Delta took advantage of the strategic partnership with Coca-Cola and SABMiller for technical and other expertise, overcoming all manner of competition on the domestic market.
As a vote of confidence on the resurgent Zimbabwean business, SABMiller said on October 18, 2010 that it had recommenced reporting the results of the Zimbabwe associate with effect from April 1, 2010.
The global brewing giant had ceased to include the results of Delta in its reporting in 2006 after the Zimbabwe unit had the year before stopped paying dividends and remitting capital due to foreign currency shortages.
Joe Mutizwa, who resigned as Delta’s CEO shortly after turning around its fortunes after dollarisation, said the challenges of managing the company during the pre-dollarisation era was akin to “white water rafting”.
“The challenges have been large, varied and relentless. The demands have been many, requiring perpetual vigilance and constant adaptation,” Mutizwa said in October 2010.
But he said he had been gratified by being able to “assist young managers to take charge of the destiny of the company in the middle of a blinding macro-economic sandstorm”.
At a briefing a year later, Mutizwa had told journalists and analysts that they had “beaten the back of competition”.
Yet that “macro-economic sandstorm” he spoke about in 2010 may be on a resurgence.
The company had over the past two or so years adjusted prices downwards, as consumption suffered from an erosion of disposable incomes, caused largely by increasing unemployment, estimated unofficially at 90 percent.
Many people have been forced into the informal sector, were incomes are unreliable.
The cash crunch has become so severe that the central bank has given notice that it may introduce bond notes, a form of currency it said would be pegged at the same rate as the United States dollar, to inject liquidity into the economy.
How much this will boost or undermine beer sales is unknown, but market-wide fears are that it would spur unprecedented economic contraction.
That would surely undermine the investment put into the economy by Delta.
Delta is an integrated beverage company with a diverse portfolio of local and international brands in lager beer, traditional beer, Coca-Cola franchised sparkling and alternative non-alcoholic beverages. It has investments in associate companies whose activities are in cordials and juice drinks, wines and spirits.

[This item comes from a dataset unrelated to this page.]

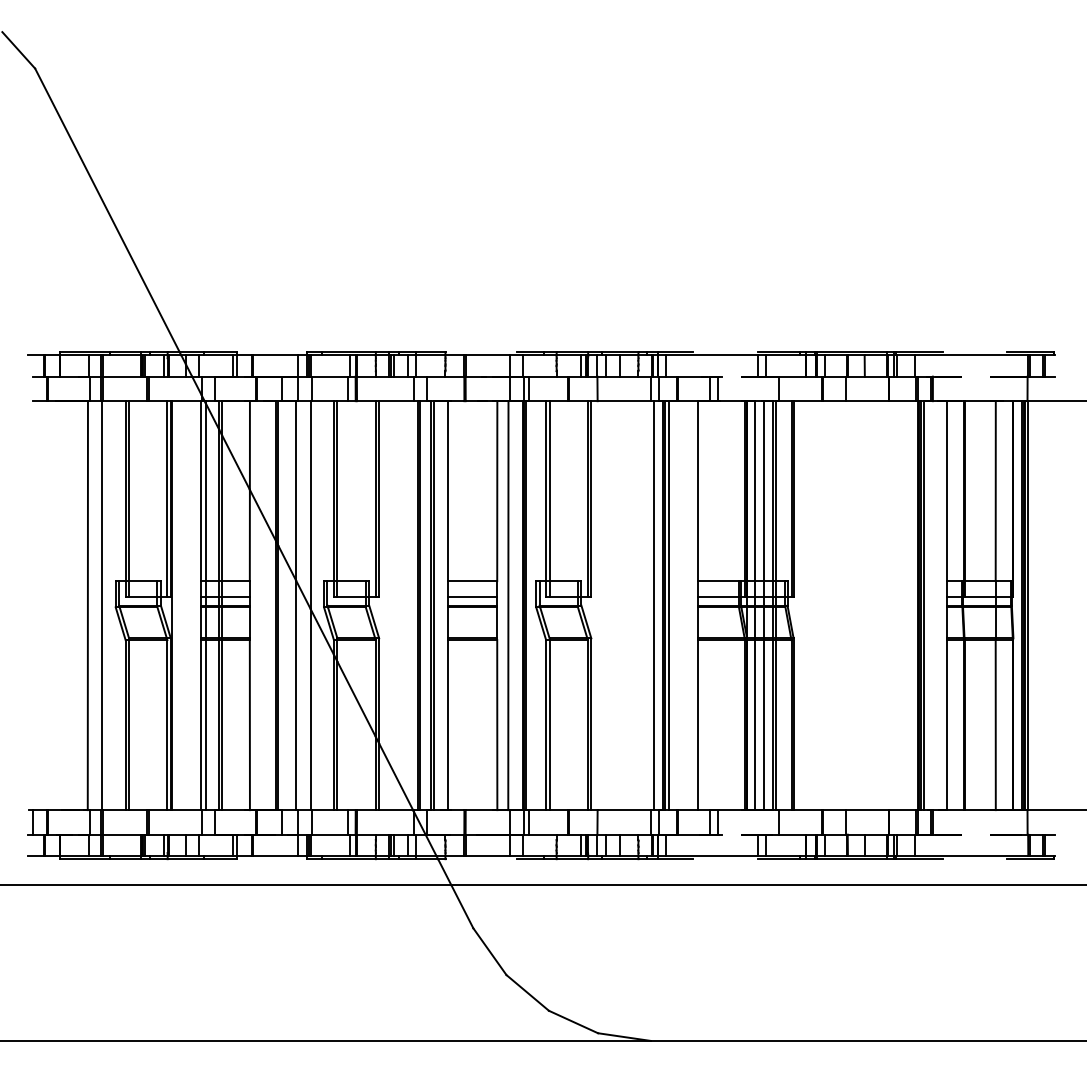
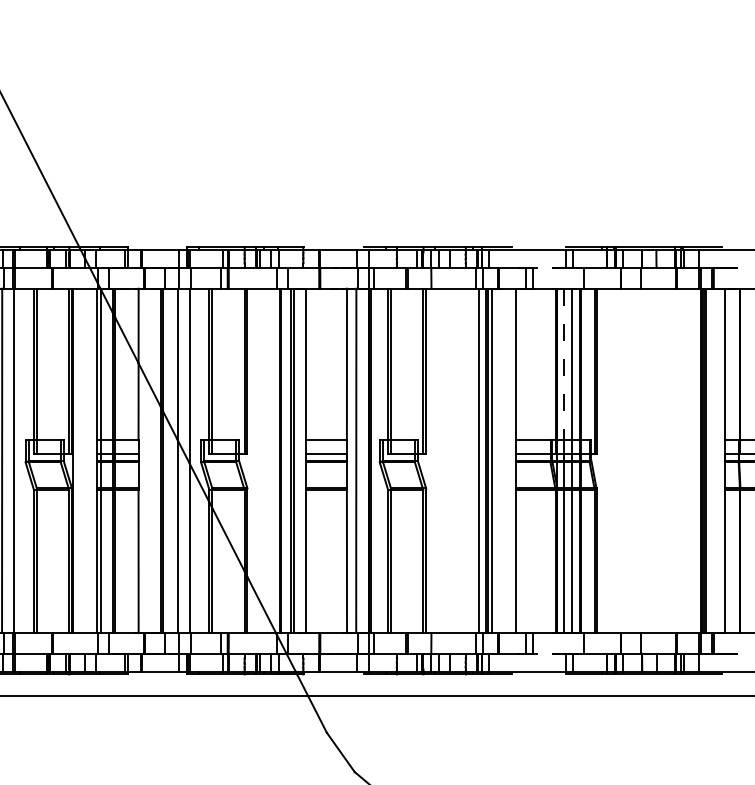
line: (755, 491) -> (564, 364), solid -> dashed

The company is listed on the Zimbabwe Stock Exchange, where it first listed in 1946 as Rhodesia Breweries Limited.
Its origins, however, date back to 1898 when the country’s first brewery was established in Harare, from where the brewing industry developed into a major industrial and commercial operation along Cameroon Street.
By 1950, the company had built the Sable Brewery in Bulawayo, producing pale ale, milk stout and Sable Lager.
Over the years, the company continued to expand its portfolio of businesses and diversified its brewing base.
In 1978, the name was changed to Delta Corporation Limited and the company assumed the mantle of a holding company for a broad range of interests serving the mass consumer market. These included lager and sorghum beer brewing, bottling of carbonated and non-carbonated soft drinks, supermarket and furniture retailing, tourism and hotels and various agro-industrial operations.
The hotel, supermarket and furniture retailing businesses were demerged from the group between 2001 and 2002, resulting in Delta focusing on the core beverages sectors.
Some supply chain related investments remained part of the group until 2014 when the plastic packaging entity, MegaPak, was demerged.
The company has a minority shareholding in the now-consolidated packaging group called NamPak Zimbabwe, which took over the MegaPak business.